WRITTEN TASK A:
Return the passage of the film review between "Babinet gives us" and "hope and possibility.", inclusive, copied word for word.

DOCUMENT SEGMENT START

On one level, Régis is the embodiment of today’s use of the word ‘Swagger’ – just watch him parade into school on the first day back after the holidays. For Régis though, his pursuit of his idea of swagger has everything to do with determination and conviction and very little to do with bravado or self-importance. Likewise for this film: director Olivier Babinet isn’t interested in a superficial understanding of the word ‘swagger’; rather he is concerned with the idea of self-confidence more broadly.
And it is striking to see how these students grow in confidence during the course of the shoot. One of the young women in particular, Aïssatou Dia, blossoms in a way the audience is privileged to watch – but all of them become more self-confident as the documentary progresses. Part of that is an increasing familiarity with the process and their roles within it but it is also about listening to one another with an intensity rarely applied among adults.
Babinet gives us a group of students each of whom has the usual teenage anxieties but who are also grappling with other layers of disquiet: a world that very often seems racist to them, a world in which the haves and the have-nots seem increasingly distant from each other. Asked whether they know any people of continental French descent, they are visibly amazed by the question. For them, it is abundantly clear that their school is not one that non-immigrant French citizens would attend.
From this starting point, Babinet proceeds to uncover the inner workings of his students. We learn about their lives, their concerns, their hopes and dreams. Some of what we hear is almost banal but other moments have a freshness, sometimes a charming naivety, which carries the film along so that our overall impression is one of hope and possibility.

DOCUMENT SEGMENT END
LISTED RECORDS START

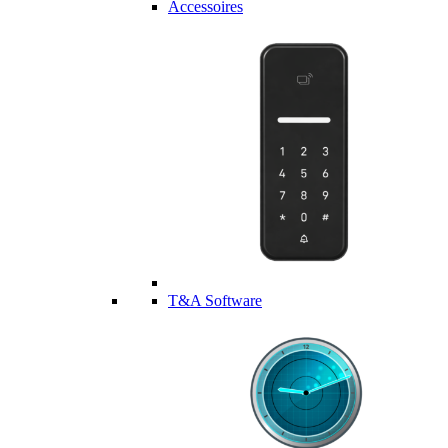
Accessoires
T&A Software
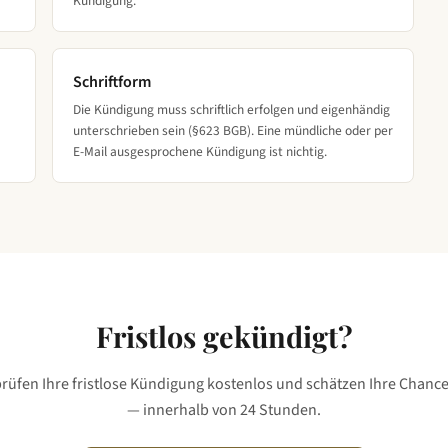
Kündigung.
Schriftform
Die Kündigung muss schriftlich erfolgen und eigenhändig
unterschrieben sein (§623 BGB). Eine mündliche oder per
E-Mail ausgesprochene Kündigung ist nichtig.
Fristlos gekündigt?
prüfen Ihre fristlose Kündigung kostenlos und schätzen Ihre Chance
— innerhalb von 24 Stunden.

LISTED RECORDS END
LISTED RECORDS START

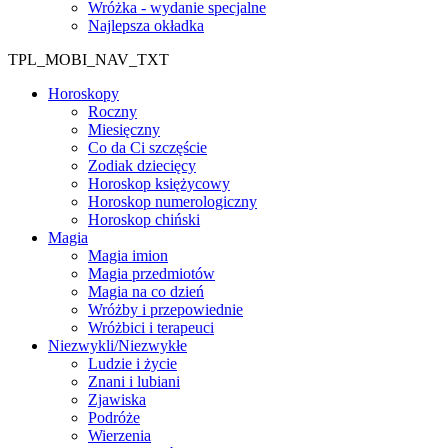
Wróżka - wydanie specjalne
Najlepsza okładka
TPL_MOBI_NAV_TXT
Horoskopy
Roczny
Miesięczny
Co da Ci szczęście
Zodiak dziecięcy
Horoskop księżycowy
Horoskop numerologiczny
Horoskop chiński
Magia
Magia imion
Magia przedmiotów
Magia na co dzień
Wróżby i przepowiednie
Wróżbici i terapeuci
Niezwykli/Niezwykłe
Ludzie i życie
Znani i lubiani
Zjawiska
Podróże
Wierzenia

LISTED RECORDS END
LISTED RECORDS START

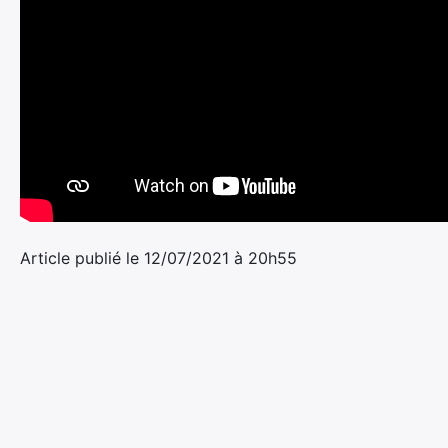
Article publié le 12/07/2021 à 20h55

LISTED RECORDS END

WRITTEN TASK B:
List every line of the listing that contains the word "Magia", matching case.

EXPECTED ANSWER A:
Babinet gives us a group of students each of whom has the usual teenage anxieties but who are also grappling with other layers of disquiet: a world that very often seems racist to them, a world in which the haves and the have-nots seem increasingly distant from each other. Asked whether they know any people of continental French descent, they are visibly amazed by the question. For them, it is abundantly clear that their school is not one that non-immigrant French citizens would attend.
From this starting point, Babinet proceeds to uncover the inner workings of his students. We learn about their lives, their concerns, their hopes and dreams. Some of what we hear is almost banal but other moments have a freshness, sometimes a charming naivety, which carries the film along so that our overall impression is one of hope and possibility.

EXPECTED ANSWER B:
Magia
Magia imion
Magia przedmiotów
Magia na co dzień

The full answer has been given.